“Sometimes people are beautiful.
Not in looks.
Not in what they say.
Just in what they are.”
― Markus Zusak, I am the Messenger
I went to a funeral Monday. To the very young, it’s news. To the very old, it seems to be more than an every-now-and-then occurrence. To a middle-aged woman, who majored in journalism and minored in sociology it was sweet.

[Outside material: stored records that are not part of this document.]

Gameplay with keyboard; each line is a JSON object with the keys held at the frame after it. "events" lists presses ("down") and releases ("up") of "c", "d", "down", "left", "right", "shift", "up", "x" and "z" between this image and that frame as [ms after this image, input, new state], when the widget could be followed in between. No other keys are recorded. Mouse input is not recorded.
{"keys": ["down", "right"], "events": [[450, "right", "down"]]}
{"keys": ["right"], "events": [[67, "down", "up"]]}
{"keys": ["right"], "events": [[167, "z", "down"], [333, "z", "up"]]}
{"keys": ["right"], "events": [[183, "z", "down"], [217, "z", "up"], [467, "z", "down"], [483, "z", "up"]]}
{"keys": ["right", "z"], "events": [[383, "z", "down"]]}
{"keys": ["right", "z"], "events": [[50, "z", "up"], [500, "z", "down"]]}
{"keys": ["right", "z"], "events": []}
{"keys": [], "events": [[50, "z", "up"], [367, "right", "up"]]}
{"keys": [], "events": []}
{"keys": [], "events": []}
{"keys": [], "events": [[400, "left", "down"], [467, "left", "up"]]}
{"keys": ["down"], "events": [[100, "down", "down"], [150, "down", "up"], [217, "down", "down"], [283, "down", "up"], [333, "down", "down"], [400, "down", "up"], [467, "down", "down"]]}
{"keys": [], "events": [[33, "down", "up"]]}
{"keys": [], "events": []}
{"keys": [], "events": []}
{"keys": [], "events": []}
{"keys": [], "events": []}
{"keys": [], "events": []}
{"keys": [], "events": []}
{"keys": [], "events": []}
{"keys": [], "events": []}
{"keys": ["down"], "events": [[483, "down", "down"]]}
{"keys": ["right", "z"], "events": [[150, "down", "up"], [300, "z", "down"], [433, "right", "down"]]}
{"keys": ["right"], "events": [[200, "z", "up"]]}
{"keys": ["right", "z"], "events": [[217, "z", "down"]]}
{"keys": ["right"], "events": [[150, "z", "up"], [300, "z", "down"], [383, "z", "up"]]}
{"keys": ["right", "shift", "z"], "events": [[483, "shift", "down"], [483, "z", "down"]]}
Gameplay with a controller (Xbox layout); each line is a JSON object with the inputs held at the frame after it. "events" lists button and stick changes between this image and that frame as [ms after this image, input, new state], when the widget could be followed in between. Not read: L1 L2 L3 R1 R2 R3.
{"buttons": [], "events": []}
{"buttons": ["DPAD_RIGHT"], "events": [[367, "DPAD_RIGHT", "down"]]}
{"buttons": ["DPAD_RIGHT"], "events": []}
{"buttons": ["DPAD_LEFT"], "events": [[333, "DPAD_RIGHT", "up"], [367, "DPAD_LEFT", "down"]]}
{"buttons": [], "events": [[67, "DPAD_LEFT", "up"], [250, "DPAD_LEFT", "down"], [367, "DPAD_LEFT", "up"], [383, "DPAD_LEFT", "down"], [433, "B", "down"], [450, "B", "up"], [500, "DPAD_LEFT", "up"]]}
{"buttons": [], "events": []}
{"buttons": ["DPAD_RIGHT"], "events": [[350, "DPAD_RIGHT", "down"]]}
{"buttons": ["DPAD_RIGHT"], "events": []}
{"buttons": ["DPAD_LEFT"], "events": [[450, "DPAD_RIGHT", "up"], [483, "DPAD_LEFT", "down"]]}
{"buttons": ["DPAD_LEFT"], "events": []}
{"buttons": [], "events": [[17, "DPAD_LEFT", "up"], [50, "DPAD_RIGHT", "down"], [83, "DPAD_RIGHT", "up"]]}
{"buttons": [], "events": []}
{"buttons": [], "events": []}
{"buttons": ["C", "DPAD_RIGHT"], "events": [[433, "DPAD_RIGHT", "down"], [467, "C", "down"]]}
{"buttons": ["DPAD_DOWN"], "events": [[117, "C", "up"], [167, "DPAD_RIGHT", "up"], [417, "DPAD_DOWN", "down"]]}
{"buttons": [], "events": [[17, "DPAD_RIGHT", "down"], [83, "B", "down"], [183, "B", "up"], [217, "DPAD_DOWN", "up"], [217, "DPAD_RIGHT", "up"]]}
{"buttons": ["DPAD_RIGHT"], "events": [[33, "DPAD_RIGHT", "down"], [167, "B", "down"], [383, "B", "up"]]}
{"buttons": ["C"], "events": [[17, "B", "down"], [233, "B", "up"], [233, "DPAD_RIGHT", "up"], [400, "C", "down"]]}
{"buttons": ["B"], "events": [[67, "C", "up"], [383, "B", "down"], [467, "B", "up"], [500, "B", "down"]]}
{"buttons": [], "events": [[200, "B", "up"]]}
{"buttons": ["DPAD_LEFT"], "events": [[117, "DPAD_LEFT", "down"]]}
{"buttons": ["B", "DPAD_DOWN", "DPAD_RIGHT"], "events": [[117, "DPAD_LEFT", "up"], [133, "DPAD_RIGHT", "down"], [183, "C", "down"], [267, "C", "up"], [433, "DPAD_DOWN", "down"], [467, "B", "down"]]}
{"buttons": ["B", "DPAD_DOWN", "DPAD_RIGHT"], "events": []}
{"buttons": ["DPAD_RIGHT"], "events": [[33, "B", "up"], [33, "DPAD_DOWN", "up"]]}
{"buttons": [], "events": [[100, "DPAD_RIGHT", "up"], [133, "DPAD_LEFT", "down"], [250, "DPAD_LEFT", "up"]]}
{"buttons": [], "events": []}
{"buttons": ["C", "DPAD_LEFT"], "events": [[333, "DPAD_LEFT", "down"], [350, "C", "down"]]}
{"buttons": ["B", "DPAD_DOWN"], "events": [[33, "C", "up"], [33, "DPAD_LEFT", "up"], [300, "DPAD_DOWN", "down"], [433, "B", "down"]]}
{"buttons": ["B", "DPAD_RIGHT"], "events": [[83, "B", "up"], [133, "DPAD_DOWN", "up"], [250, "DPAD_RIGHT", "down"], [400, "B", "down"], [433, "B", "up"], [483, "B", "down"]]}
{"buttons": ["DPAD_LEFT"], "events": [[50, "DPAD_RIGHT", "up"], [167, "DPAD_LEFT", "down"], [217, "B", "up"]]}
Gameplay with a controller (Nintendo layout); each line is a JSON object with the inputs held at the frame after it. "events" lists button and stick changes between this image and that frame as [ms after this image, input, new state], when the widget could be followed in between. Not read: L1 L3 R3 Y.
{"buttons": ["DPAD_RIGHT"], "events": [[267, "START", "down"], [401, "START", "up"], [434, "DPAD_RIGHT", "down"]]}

The Eulogies were…. Strike that. Eulogies The tributes, as the family preferred to refer to the speeches were very touching. First the husband spoke about being in love with his gracious and classy wife. He spoke of the first day he saw her, at a dance at the 92nd Street Y, in New York City, when he was a World War II GI. He spoke about assuming she’d be a very smart lady, as she was from the Bronx.(He lived in Brooklyn at that time, and bombed German cities and Nazi armories and military strong points) He spoke about her beautiful smile and the respect he has, and always will have, for her. She could have gone to school at the New York Fashion Institute, but instead she earned a “PhT” from the polytechnic institute that he graduated from. No, not a PhD—a PhT, “Putting Him Through” degree. He hung her certificate next to his diploma wherever he set up office. He never forgot to be grateful of the work she did, sacrifices she made so he could afford to go to school. Back then, as today, the GI Bill didn’t cover all the costs. He ended his tribute by promising to always love her. His friends and family knew that he meant it. He showed his love to her, despite how her brain and looks might have been affected after she suffered a series of strokes, and what seemed to be, the onset of dementia. His annual holiday letter often included photos of his wife, captioned by how beautiful her smile was, and how beautiful she looked. He promised to continue to love her…….
……..They would have been married for 65 years at the end of this month.
Then the grandson-in-law and granddaughter came to the podium and, as you could well imagine, after hearing their grandfather speak, they could barely contain their tears. The husband of the granddaughter also spoke words of respect and praised the dignity in which the woman lived her life, as well as her famous “Harvey Wallbanger Cake.” Yes, the dearly departed could cook. But, it wasn’t just the kitchen that was the warm spot in the household. It was the whole experience of being part of the family one in which the husband lavished praise, love and respect on his wife. You could see it in how he embraced the granddaughter, that the grandson-in-law learned from the old man.
Next it was the son-in-law’s turn to speak. First came praise for how this gracious and dignified woman raised his wife(her daughter) and treated him, as if he were her own son. The respect and dignity and love shown to the women by the men in her family seemed to have trickled down through the generations.
It might not seem an appropriate thing to say. But, this past Monday I truly enjoyed going to a funeral.